*YOUR TASK*
For the material below, output exactly the span from the line with "Outlined on this slice (rectangle" to the line with "289, 188, 341]", including both, and nothing besides.

━━━━━━

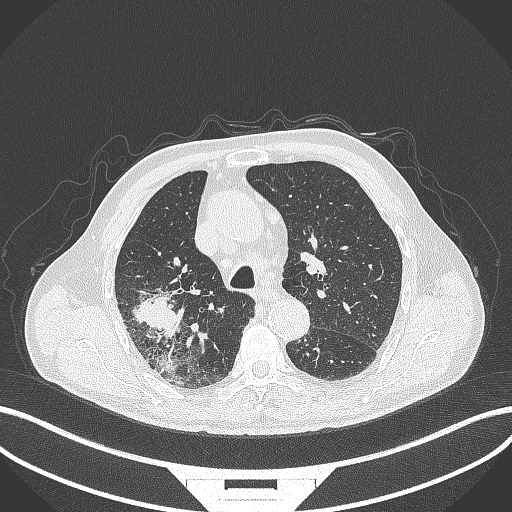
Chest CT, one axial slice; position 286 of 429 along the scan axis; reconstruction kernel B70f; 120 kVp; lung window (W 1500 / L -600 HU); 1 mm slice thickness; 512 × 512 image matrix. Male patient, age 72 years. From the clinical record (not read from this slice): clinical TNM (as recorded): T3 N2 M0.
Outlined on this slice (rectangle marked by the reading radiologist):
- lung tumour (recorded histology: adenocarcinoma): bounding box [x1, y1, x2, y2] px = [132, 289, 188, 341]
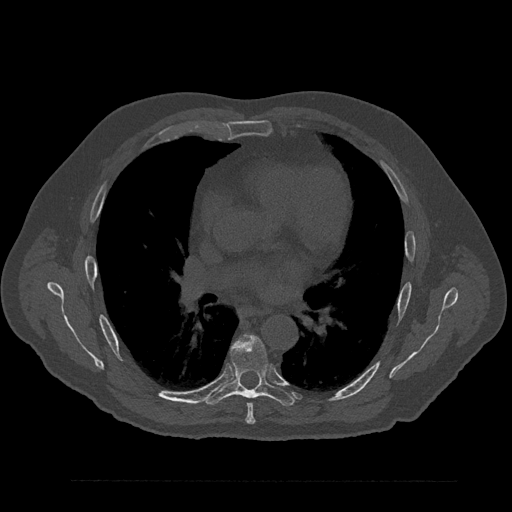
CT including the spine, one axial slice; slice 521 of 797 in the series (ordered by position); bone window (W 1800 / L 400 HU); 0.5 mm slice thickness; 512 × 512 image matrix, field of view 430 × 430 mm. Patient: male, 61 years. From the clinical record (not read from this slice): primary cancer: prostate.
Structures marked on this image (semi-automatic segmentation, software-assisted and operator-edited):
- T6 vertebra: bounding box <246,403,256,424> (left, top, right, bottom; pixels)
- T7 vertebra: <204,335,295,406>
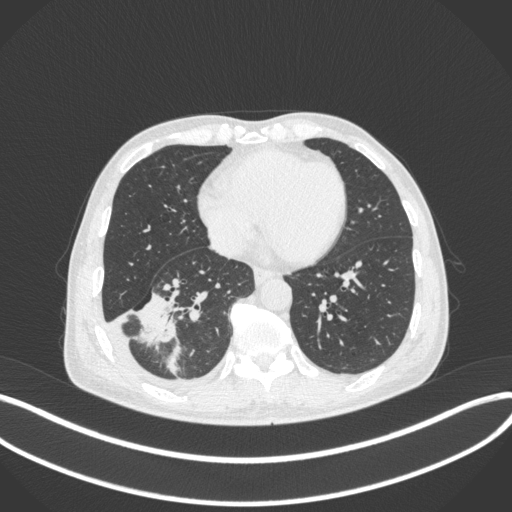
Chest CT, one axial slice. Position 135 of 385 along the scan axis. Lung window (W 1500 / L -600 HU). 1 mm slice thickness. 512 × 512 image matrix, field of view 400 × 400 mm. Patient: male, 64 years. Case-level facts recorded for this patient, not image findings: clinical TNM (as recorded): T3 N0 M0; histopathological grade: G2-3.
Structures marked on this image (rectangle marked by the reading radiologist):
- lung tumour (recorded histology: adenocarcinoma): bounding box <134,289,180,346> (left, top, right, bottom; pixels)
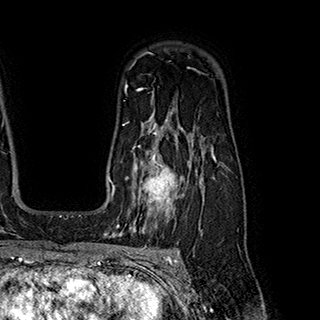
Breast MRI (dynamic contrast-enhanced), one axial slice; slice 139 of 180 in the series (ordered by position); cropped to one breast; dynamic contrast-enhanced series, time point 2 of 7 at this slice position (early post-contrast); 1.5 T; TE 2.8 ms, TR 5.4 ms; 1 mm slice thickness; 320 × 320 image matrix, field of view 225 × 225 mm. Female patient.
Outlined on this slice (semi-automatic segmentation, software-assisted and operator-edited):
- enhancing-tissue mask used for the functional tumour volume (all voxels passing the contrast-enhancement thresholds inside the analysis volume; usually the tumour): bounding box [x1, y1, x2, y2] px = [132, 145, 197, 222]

━━━━━━

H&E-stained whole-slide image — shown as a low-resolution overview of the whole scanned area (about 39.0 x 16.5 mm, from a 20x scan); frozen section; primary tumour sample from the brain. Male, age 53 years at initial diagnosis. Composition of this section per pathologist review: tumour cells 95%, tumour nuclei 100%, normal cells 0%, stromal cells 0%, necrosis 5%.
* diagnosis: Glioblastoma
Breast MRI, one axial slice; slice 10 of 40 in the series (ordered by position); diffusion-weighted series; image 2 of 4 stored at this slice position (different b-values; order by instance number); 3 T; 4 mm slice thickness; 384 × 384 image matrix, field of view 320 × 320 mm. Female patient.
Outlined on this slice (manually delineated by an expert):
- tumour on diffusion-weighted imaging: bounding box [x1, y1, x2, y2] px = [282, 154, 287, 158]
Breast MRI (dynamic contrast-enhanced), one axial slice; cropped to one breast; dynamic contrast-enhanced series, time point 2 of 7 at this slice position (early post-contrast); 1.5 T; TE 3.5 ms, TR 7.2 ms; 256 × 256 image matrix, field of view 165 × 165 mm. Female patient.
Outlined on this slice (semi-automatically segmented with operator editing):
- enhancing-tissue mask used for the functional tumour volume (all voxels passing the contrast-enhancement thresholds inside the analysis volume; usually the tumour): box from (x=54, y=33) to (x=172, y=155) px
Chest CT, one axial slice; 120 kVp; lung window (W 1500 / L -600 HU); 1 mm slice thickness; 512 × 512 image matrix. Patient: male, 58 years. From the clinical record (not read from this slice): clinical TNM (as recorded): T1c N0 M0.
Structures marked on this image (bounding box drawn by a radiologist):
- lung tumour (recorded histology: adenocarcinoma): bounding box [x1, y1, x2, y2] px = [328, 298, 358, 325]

━━━━━━

*RESPONSE BELOW*
Outlined on this slice (rectangle marked by the reading radiologist):
- lung tumour (recorded histology: adenocarcinoma): bounding box [x1, y1, x2, y2] px = [132, 289, 188, 341]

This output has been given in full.